:: Document extract ::

Quartz graphics calls in the iPhone simulator are faster than Java2D calls on the same computer--wicked fast.
I've had issues in memory-hungry applications where the Simulator would work just fine (because it would assume the iPhone/iPod Touch's memory was all yours to play with), while the device would crash (because other apps had leaked and Apple background services had eaten up some memory) and I hadn't implemented proper memory management or a response to the didReceiveMemoryWarning selector.
One big thing that took me a while to spot was that the simulator does not support device tokens, so any code that involves those will not run on the simulator.
I had a bug where the app would work fine on the simulator, but would crash when I ran it on a device because there was a bug in the device token code. I couldn't figure it out for the longest time!
There are many trivial examples. For example you can allocate far more memory on the simulator than on a real phone. You cannot receive push notification on the simulator if you don't have a retina Mac, the display dot pitch is different.
At a more fundamental level, the simulator is just that, it simulates the iPhone OS X using Mac OS X. This is evidenced by the fact that the filesystem on the simulator may not be case sensitive but on the phone it will be. More subtly, it does not emulate hardware so things like location will not work the same and 3D is going to be very different - especially if you are using Metal.

:::
:: Study material ::

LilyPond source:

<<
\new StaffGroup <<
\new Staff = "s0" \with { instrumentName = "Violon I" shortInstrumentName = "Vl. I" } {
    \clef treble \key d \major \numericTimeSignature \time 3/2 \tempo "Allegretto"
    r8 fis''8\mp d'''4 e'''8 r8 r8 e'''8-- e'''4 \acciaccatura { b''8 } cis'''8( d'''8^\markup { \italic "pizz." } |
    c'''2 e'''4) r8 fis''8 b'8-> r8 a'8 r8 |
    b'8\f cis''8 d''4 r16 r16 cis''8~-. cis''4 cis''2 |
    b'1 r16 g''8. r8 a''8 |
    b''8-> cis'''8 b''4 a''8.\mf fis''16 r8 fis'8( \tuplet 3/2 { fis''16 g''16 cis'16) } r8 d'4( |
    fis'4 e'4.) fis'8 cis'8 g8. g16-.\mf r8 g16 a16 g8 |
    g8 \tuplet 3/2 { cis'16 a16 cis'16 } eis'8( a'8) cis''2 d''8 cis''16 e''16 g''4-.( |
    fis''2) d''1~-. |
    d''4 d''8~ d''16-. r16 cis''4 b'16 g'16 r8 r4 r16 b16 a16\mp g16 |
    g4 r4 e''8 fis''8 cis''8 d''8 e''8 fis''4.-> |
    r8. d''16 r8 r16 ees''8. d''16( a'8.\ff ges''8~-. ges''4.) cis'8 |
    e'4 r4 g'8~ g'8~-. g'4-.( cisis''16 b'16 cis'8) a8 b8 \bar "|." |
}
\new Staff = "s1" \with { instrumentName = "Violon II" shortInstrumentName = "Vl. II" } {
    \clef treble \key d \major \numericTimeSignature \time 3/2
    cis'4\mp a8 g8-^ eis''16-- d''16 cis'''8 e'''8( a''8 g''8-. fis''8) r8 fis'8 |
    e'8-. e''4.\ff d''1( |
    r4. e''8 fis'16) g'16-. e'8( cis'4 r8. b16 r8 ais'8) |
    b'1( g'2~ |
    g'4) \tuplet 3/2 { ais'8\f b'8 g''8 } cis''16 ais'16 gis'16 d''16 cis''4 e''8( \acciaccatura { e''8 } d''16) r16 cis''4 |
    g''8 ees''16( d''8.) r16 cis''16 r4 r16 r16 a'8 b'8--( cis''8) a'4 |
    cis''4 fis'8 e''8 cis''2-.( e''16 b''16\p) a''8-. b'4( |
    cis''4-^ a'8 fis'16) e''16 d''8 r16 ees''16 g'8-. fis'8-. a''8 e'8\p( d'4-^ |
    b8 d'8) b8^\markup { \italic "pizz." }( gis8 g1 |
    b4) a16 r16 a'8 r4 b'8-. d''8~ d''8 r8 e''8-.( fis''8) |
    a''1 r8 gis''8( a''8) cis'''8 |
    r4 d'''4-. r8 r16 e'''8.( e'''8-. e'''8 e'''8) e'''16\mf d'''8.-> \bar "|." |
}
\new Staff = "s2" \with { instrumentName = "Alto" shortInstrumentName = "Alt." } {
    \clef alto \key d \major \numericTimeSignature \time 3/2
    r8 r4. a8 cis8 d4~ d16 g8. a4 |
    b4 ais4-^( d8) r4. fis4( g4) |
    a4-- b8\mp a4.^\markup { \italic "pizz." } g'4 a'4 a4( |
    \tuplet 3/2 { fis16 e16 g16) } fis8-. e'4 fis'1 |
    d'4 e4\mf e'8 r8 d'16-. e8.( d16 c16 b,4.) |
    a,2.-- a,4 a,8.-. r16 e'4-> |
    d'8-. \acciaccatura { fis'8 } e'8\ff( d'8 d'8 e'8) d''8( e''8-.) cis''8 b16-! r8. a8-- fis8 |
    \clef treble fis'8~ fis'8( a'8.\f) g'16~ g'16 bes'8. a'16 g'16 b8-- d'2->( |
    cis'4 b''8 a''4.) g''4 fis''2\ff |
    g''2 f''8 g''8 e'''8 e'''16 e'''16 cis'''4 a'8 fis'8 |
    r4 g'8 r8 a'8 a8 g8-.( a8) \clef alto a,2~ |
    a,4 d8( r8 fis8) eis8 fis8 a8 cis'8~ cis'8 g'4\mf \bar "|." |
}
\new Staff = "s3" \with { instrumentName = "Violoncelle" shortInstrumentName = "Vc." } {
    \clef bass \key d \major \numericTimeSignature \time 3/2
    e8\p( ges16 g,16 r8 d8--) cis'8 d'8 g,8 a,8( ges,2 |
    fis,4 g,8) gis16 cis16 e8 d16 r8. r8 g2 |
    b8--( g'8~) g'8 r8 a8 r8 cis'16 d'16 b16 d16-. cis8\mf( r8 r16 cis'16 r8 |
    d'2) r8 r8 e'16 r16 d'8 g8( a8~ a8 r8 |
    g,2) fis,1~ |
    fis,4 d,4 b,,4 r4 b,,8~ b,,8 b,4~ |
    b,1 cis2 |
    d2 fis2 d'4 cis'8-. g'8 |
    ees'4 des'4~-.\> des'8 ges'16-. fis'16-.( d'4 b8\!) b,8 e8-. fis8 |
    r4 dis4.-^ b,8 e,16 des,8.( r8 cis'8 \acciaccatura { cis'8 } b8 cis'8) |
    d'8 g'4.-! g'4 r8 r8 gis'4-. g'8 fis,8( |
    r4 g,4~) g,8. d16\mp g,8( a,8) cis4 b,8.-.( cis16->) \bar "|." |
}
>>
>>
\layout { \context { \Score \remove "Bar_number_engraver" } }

:::

Brief ▸ Please use the text on the iPhone simulator to explain why a memory-hungry application could run without trouble in the Simulator but crash on the device.

Answer space ▸ The Simulator assumed that all of the iPhone/iPod Touch's memory was available to the application, so the application worked fine there. On the device, other apps had leaked memory and Apple background services had used some up. Because proper memory management and a response to the didReceiveMemoryWarning selector had not been implemented, the application crashed.